After proposing projects on topics ranging from particle physics to the mechanisms of chewing in animals, 30 University students and alums have been selected as winners of the National Science Foundation’s Graduate Research Fellowship. The 2,000 overall winners were selected from a pool of more than 12,000 applicants, according to a press release from the NSF.
This year marks the third consecutive year that at least 30 University affiliates have won the fellowship. “I think it’s becoming increasingly evident that Brown is a place where outstanding training and programming (exist) at both the graduate and undergraduate levels,” wrote Dean of the Graduate School Andrew Campbell in an email to The Herald.
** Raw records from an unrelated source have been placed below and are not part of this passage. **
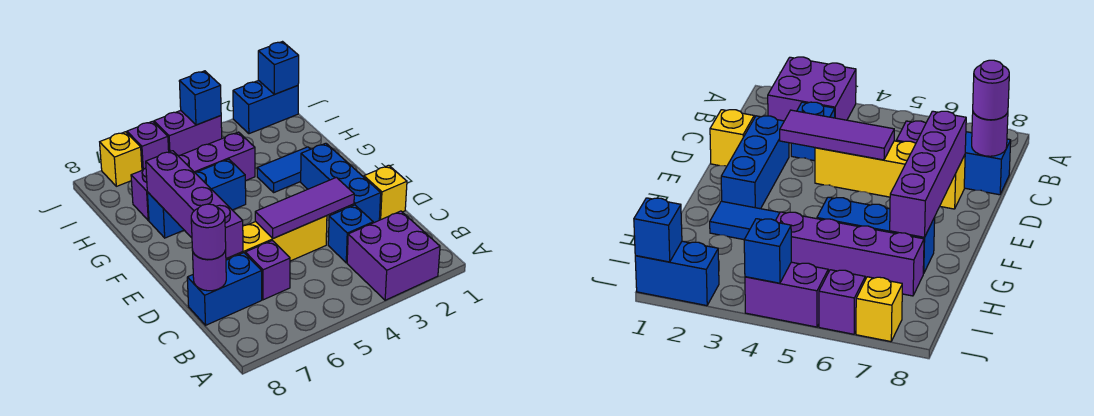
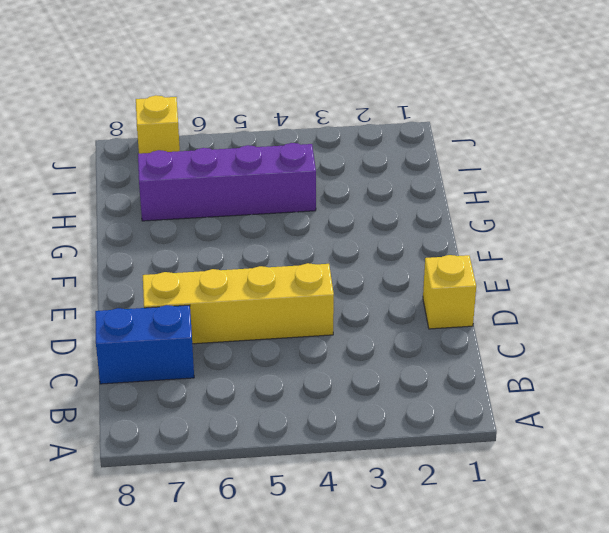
none -> purple 2x2 brick [347,211,440,300]
none -> blue 1x1 brick [328,205,373,263]
none -> purple 1x1 brick [245,241,290,300]

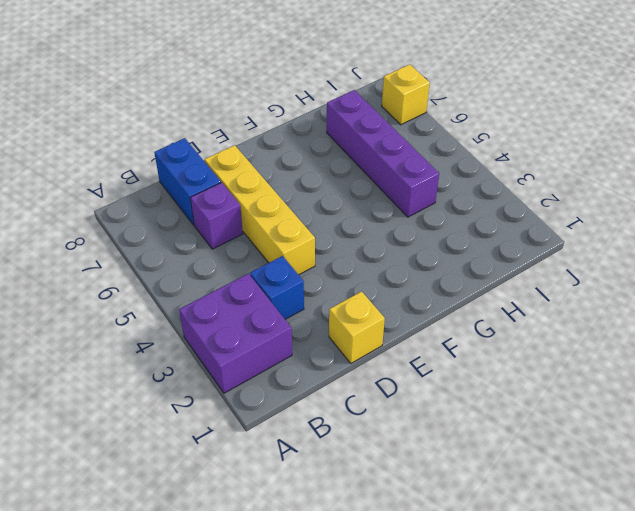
none -> blue 1x3 brick [301,143,381,223]
none -> blue 1x2 tile [257,147,310,192]
none -> blue 1x3 brick [147,159,246,238]

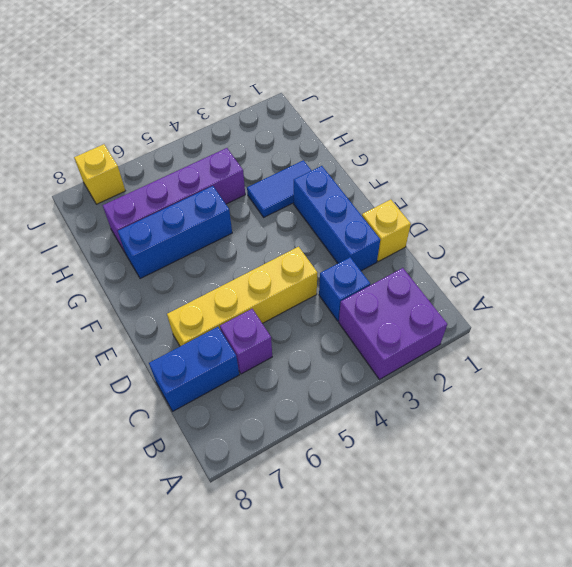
none -> blue 1x2 brick [233,80,298,134]
none -> purple 1x2 brick [154,111,222,155]
none -> purple 1x1 brick [127,121,169,170]

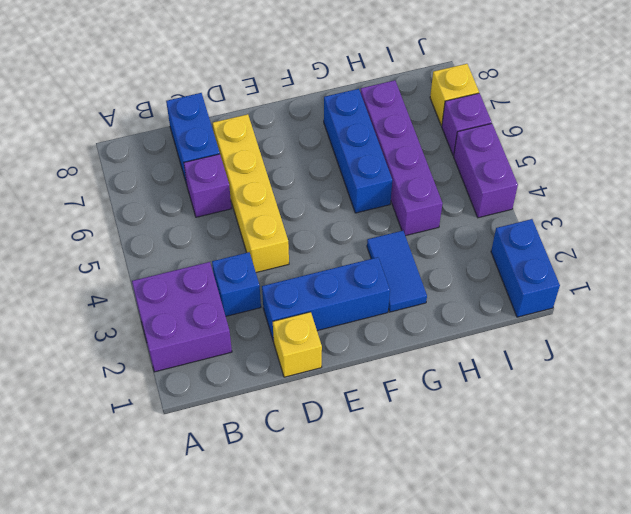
none -> purple 1x1 round brick [192,249,226,291]
none -> purple 1x3 tile [255,177,354,238]
none -> purple 1x4 brick [146,151,243,259]

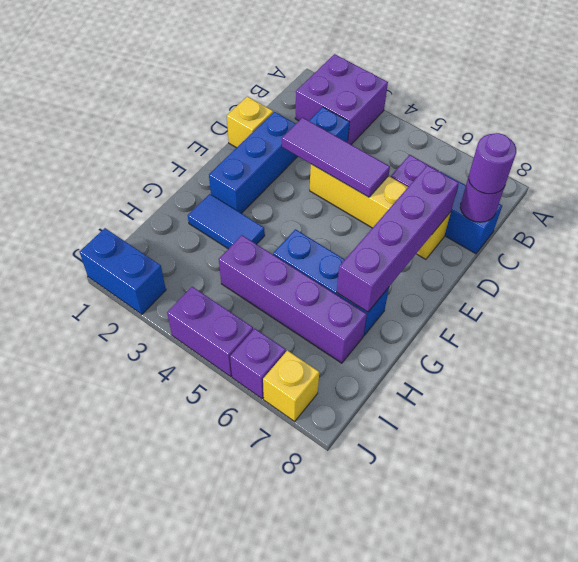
none -> blue 1x1 brick [258,42,299,94]
none -> blue 1x1 brick [179,71,221,125]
Among this year’s winners was Jenna Wurster GS, a doctoral candidate in the pathobiology program. Wurster proposed a research project focusing on how both vegan and non-vegan foods impact the kimchi microbiome, the microorganisms in one’s body. She was inspired by a similar study that she co-authored on the impacts of kimchi. That study, led by Michelle Zabat ’18 on an Undergraduate Teaching and Research Award, was recently published in the Food Microbiology journal. Eventually, Wurster hopes that the research will be used to produce food with a better shelf life.
As part of their application, candidates were required to submit a personal statement. Several of the University’s awardees discussed the importance of mentorship in their work and giving back to the greater community. Wurster highlighted the importance of communicating science outside of the scientific field. Researchers have to “avoid the trap of locking ourselves in the lab and not talking to anyone,” she said.
J.J. Lomax GS, a student in the ecology and evolutionary biology department, also focused on the role of giving back to others. While an undergraduate at the University of South Florida, Lomax was inspired by a professor to take up research. Now as a graduate student, Lomax mentors high school students at the Paul Cuffee School in Providence, hoping to motivate students while they study the sciences.
Lomax proposed a project focusing on chewing for non-mammalian animals. Typically, research on chewing focuses on mammals because they are most similar to humans, Lomax said. But he hopes to broaden the horizons of the field by expanding his research to other types of animals. Most people “don’t understand how much work goes into taking a bite out of an apple,” Lomax said. He will study the muscles, teeth forms and neural control involved in chewing with the fellowship money.
Researchers were awarded a $34,000 stipend for three years, as well as tuition support for up to $12,000 per year.
Evan Coleman ’18, one of this year’s winners, said that the money will enable him to focus on his research as a graduate student in physics at Stanford University in the fall, rather than devote his attention to typical graduate student tasks such as working as a teaching assistant or residential advisor. He hopes to eventually implement his fellowship project, which works to develop new machine learning techniques for detecting signals from the Large Hadron Collider, a massive particle accelerator at CERN in Switzerland.
Justin Dong GS, a doctoral candidate in the applied mathematics department, said that the fellowship will give him “the freedom to choose (his) own path,” unimpaired by financial and work commitments. Dong plans to start his project on the compression of large data sets this summer.
The University’s success with the NSF Graduate Research Fellowship is the latest example of Brown’s track record with awards that “represent hallmarks of distinction and excellence,” Campbell wrote. Students have received a high number of honors such as the Fulbright award and the Howard Hughes Medical Institute Gilliam Fellowships for Advanced Study in recent years, he added.